Nancy Pyle, former director of the NSA’s surveillance program PRISM, ducked behind her upside-down copy of the Wall Street Journal. She shivered in her big parka coat. She was talking to herself.

“Madame Pyle, do you remember our office? In Fort Meade? We used to drive down the Patuxent Freeway at 6am and cross the little river just as the sun was coming up? Do you remember we could see our building from the Freeway? The walls were big black mirrors? We could see all the cars, real early in the morning, so the amber sun was reflected too? We were reflected too? In those enormous black mirrors? Obsidian mirrors?”

“I remember! I do, I do remember, I do! The black mirrors were so shiny, so shiny, black and shiny like bossy black shoes! I do! Shiny, watching, reflecting, black, black, shiny!”

“We always felt sortof nauseous coming down the Freeway in those days. It felt unnatural. We thought something so black should only be able to absorb light, but it reflected us so clearly.”

“Yeah yeah! We felt watched! Watched! We felt watched! ”

Delilah Winters played and stretched her fingers to touch the cool metal rail.

Delilah! Get away from there!”

Caspian Deva shook hands with the conductor.

“I can’t watch people like you can. They watch me back. It’s fine at first, until we make eye contact. They see my eye and something terrible happens. It’s in my eye.

“I understand you kid. It took me years to learn how to relate to people. But you’re going to be alright. I mean just looking at you, I can tell—”

“—you’re a good guy, so maybe you won’t mind—”

“—watching us, watching us, watching us—”

“—I take my eyes off you for one minute! Sit down, Delilah, and don’t move.”

Caspian stepped off the train onto a crowded New Brunswick platform. A girl ran haphazard along the yellow Danger Paint. Marla Winters sat on a bench, watching birds dart across electrical wires. Looking down, she felt a name and a memory catch in her throat.

“Oh— ” she said, tremulous and overwhelmed, “—Cas.”

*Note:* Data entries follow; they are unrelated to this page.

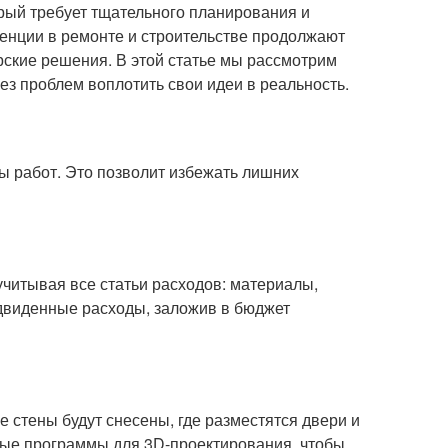
орый требует тщательного планирования и
енции в ремонте и строительстве продолжают
рские решения. В этой статье мы рассмотрим
ез проблем воплотить свои идеи в реальность.
ы работ. Это позволит избежать лишних
читывая все статьи расходов: материалы,
едвиденные расходы, заложив в бюджет
 стены будут снесены, где разместятся двери и
ные программы для 3D-проектирования, чтобы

Her eyes had met his for merely a moment, but Marla saw herself in them. 20 years ago, she had planted a tree with a packet of seeds she had been given in Mrs. Mumble’s 3rd grade class with the dream of holding sticky summer peaches with her bare hands, plucking barrels of ripe fruit, selling them on the street corner with a handmade sign, learning to bake a cobbler in the July heat, checking on it every 2 minutes, and looking up at her Mother as the oven’s flames forged a bond to last the winter. Marla waited patiently the 2-4 years indicated by the seed packet, but 6 years later the tree had produced only meager, sour peaches that refused to ripen for anyone but God Himself. High school came and went, and Marla Winters had entirely forgotten about the dream of a warm summer cobbler being formed by her Mother’s steady hand.  Her eyes brimmed with visions of bitter peaches, and mascara ran in ugly streaks down her face.

She wondered “why, why, why.”

Caspian Deva took the bus home, and Delilah Winters went unwatched down the yellow painted edge.